Die for Me
by Amy Plum
Kate Mercier moves to Paris to live with her grandparents following the death of her mother and father. One day, she meets a beautiful boy named Vincent in a cafe and finds herself incredibly attracted to him. But just as she begins to think that there’s a future ahead for them, she discovers that Vincent is hiding a dangerous secret that will affect anyone he gets close to.
What I liked about the book:
(some spoilers ahead, though it’s information that is revealed fairly early in the story)
* The paranormal set-up is a fairly original/unusual one. Vincent and his friends are revenants, undead guardians who help to save humans from potential danger. Their enemies are numas, who are undead evil-doers who try their best to lure humans to their deaths through various different methods.
* I rather enjoyed the novelty of having a YA book set in Paris, which is probably one of the book’s key selling points. The details of the setting aren’t particularly exceptional, but it’s a nice change from reading about teens in America.
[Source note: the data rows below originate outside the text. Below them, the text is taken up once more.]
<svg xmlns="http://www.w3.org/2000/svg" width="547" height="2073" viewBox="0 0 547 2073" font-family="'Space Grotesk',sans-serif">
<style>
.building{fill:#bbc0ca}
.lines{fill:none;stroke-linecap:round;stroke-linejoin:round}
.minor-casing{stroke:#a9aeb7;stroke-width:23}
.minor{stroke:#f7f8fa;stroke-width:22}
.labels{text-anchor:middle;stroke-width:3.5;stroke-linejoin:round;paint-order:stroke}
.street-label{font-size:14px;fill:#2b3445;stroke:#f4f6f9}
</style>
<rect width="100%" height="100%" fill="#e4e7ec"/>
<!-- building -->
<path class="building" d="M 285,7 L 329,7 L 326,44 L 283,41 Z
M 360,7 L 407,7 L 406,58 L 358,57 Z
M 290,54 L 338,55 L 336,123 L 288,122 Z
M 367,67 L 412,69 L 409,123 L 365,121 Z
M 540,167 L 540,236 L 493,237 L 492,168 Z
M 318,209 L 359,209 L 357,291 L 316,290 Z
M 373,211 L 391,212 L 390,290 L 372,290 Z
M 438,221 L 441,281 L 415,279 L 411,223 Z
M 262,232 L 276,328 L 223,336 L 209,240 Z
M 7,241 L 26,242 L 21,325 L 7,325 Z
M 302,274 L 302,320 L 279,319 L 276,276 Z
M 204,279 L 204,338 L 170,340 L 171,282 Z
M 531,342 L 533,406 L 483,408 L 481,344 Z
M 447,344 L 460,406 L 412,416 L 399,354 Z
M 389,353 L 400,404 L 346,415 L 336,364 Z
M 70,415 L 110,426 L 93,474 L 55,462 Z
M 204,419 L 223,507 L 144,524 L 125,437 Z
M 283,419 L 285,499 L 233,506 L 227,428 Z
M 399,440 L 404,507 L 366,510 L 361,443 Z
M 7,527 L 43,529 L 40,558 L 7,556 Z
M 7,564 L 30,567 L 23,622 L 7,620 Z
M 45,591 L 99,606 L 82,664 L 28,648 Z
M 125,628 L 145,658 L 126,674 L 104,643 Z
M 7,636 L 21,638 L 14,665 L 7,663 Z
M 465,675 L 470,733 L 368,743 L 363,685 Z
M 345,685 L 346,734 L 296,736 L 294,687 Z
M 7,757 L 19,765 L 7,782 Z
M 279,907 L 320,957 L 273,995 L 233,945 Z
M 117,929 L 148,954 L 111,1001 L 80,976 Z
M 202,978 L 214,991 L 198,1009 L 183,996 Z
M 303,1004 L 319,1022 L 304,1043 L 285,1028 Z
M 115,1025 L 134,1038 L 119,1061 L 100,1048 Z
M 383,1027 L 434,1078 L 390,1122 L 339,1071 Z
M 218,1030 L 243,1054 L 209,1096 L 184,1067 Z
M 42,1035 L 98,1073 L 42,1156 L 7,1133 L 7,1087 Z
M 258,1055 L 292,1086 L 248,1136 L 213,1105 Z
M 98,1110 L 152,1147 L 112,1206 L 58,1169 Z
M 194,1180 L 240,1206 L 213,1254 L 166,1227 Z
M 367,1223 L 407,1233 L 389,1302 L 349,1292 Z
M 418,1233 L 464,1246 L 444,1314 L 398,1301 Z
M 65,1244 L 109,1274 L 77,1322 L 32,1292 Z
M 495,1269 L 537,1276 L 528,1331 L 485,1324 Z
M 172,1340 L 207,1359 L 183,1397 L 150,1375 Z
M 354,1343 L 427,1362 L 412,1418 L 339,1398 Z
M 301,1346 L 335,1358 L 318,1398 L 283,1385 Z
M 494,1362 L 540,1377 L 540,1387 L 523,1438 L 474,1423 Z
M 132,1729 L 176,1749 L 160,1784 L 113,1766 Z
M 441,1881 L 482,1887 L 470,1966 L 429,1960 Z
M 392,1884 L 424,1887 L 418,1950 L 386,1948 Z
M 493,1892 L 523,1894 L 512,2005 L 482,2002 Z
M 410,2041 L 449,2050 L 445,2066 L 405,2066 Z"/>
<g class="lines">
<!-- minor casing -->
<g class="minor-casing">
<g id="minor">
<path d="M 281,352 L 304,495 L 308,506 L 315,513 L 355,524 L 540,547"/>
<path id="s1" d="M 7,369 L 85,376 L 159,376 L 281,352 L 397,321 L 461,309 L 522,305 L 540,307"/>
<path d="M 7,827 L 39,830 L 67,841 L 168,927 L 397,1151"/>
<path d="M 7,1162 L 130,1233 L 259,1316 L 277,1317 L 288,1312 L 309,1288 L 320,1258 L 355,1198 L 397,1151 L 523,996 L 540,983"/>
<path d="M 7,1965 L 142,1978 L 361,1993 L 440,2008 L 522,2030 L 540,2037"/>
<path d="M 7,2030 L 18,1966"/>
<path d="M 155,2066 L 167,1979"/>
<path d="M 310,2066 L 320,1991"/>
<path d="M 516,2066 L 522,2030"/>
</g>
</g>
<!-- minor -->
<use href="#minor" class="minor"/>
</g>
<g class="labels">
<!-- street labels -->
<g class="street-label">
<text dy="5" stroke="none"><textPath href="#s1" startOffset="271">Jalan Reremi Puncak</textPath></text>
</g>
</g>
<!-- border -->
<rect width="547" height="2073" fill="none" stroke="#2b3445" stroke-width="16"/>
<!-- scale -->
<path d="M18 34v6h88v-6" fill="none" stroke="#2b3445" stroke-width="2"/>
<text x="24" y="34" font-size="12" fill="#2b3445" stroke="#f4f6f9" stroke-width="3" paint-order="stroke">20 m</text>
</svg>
* With any immortal/human relationship, the inevitable question of “what happens when…” arises–and in this case it’s a particularly difficult one. Vincent actively chooses his lifestyle and to “reanimate” again and again in order to help others, and Kate doesn’t think she can live with someone who constantly puts himself in danger. I liked the solution that Vincent offers to Kate so that she can be with him, and it’s probably the moment with the most genuine emotion in the book.
What I wish were different:
* The writing seems strangely formal or mannered. Kate and Vincent have a very awkward first meeting and most of their conversations are very stilted, though they’re supposed to be cute or romantic.
* The relationship is set up to be almost the be-all and end-all for Kate. She’s already (inexplicably) cut off all communication with her previous life and has no friends other than her sister, and there’s very little adult presence in the story. In life and in literature, girls should have lives of their own outside of their love interests, and a great deal of Kate’s time is spent pondering what’s going on with Vincent or agonizing over their relationship. There’s also not a lot of depth of emotion in this book. All the trappings of romance are there, but they’re over the top romantic fantasies that don’t seem real at all, but straight out of some sort of chick flick. (Pivotal date towards the end: boy shows up in a tuxedo looking like a “movie star,” has pre-ordered a custom dress for her from a “chichi” boutique, and takes her out on a rowboat to see the Eiffel Tower from the water. He then gives her several more gifts to unwrap, including a purse to match the dress, seasons tickets to the opera in their own private box, and fencing lessons. All that’s missing is a strolling violinist and a guy selling roses.)
* The plot is pretty simplistic, and the story would have much more tension and drama if we ever really got to care about any of the victims. The villain is also far too easy to spot! Authors, I beg of you, stay away from names that are even remotely close to those in traditional mythology unless you’re writing for a grade school audience.
* Above all, I just didn’t get a sense of who Kate really is, or why these two are attracted to one another. She reads two books in a cafe, but as soon as she meets Vincent on page 25, there’s no other clue as to what this girl is interested in or cares about. The only big scene where Kate shows initiative and takes action towards the end occurs because she is literally no longer in control of her own body.
Overall, this book had a very original and promising premise (and a gorgeous cover!), but sadly just didn’t live up to its potential.
Release Date: May 10, 2011
Rated 2.5 out of 5 stars.
30-second summary: Contains original paranormal mythology involving the French undead, but is sadly lacking in a strong, unique heroine or a truly convincing or healthy relationship.